Fillon a senti le piège mais il n'a pas le choix. Il peaufine sa stratégie pendant le week-end de la Toussaint. Le dimanche soir, il voit Brice Hortefeux: «Tu devrais prendre le thème de la réforme», lui conseille l'ami du président. Une intervention devant les ingénieurs, à la veille d'un déplacement de Sarkozy avec Borloo et Baroin, est identifiée comme fenêtre de tir. Fillon travaille son discours avec ses plus proches conseillers: Jean-Paul Faugère et Igor Mitrofanoff. La phrase qu'il prononcera le soir même à Matignon est pesée au trébuchet: «Je crois à la continuité de notre politique réformiste parce qu'on ne gagne rien à changer de cap au milieu de l'action et parce que le redressement de la France réclame de la durée.» Myriam Lévy s'assure que les journalistes ne laissent pas échapper la phrase: «Allez page 7…!»

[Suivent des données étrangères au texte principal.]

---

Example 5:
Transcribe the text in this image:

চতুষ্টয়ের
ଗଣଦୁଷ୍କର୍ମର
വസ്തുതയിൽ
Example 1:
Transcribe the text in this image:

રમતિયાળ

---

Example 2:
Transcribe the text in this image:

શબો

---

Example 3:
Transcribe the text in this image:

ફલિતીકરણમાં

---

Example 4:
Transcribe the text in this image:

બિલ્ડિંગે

Le vent a tourné. «Le président souhaitait savoir, avant de faire son choix, quelles étaient les intentions du premier ministre, confie Claude Guéant au Figaro le lendemain du discours. Son intervention est un élément de clarification.» «À Matignon, ils défont les cartons!», s'amuse un ministre. Fillon qui n'était plus sorti sur le terrain depuis septembre s'offre le luxe d'un déplacement, le lundi suivant. Il se rend en banlieue, parler de politique de la ville. Une nouvelle pierre dans le jardin de son rival. Le premier ministre répète que le pays a besoin de «continuité». Mais il n'en rajoute pas. Il sait qu'il a gagné. «Fillon est bien trop habile pour triompher», décrypte un ministre.

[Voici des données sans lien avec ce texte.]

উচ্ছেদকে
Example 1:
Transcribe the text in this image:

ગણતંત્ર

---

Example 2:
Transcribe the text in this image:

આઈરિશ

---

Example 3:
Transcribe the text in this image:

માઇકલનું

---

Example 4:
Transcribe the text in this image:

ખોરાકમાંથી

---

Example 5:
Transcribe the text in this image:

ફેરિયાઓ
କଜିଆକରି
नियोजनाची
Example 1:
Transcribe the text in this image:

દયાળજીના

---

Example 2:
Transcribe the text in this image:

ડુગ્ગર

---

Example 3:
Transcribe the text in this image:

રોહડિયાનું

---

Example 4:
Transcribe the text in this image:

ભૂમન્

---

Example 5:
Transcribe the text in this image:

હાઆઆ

Les jours qui suivent, le premier ministre consulte. Il teste des idées, réfléchit à son discours de politique générale, en lien avec l'Élysée. Mais il reste un sujet d'inquiétude: une nomination de Jean-François Copé à la tête de l'UMP. Fillon redoute de se voir cantonné à un rôle de gestionnaire à Matignon, avec un Copé suractif et fer de lance de la campagne de 2012. Samedi, lors de son tête-à-tête avec Sarkozy, le premier ministre tente de le dissuader de nommer le patron des députés UMP à la tête du parti: «Il nous faut des poids lourds au gouvernement, prends Copé à l'Intérieur!» En vain.

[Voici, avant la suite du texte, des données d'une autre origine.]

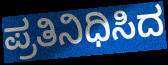
ಪ್ರತಿನಿಧಿಸಿದ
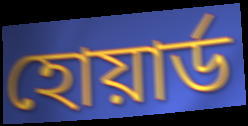
হোয়ার্ড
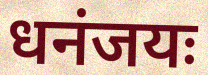
धनंजयः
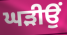
ਘੜੀਉਂ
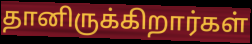
தானிருக்கிறார்கள்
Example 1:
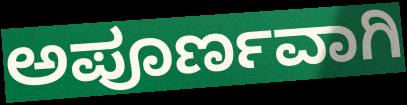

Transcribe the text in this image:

ಅಪೂರ್ಣವಾಗಿ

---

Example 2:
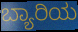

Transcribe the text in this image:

ಬ್ಯಾರಿಯ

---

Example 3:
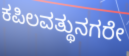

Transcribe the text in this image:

ಕಪಿಲವತ್ಥುನಗರೇ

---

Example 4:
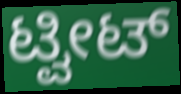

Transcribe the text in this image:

ಟ್ವೀಟ್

Le lendemain, sa nomination est officialisée par l'Élysée. François Fillon fait savoir dans un communiqué qu'il «s'engage avec détermination dans une nouvelle étape». Une nouvelle étape qui, sur RTL, fait rêver son père, Michel Fillon: «Il nous étonne sans arrêt cet enfant», «je suis persuadé qu'il ferait un très bon président de la République.»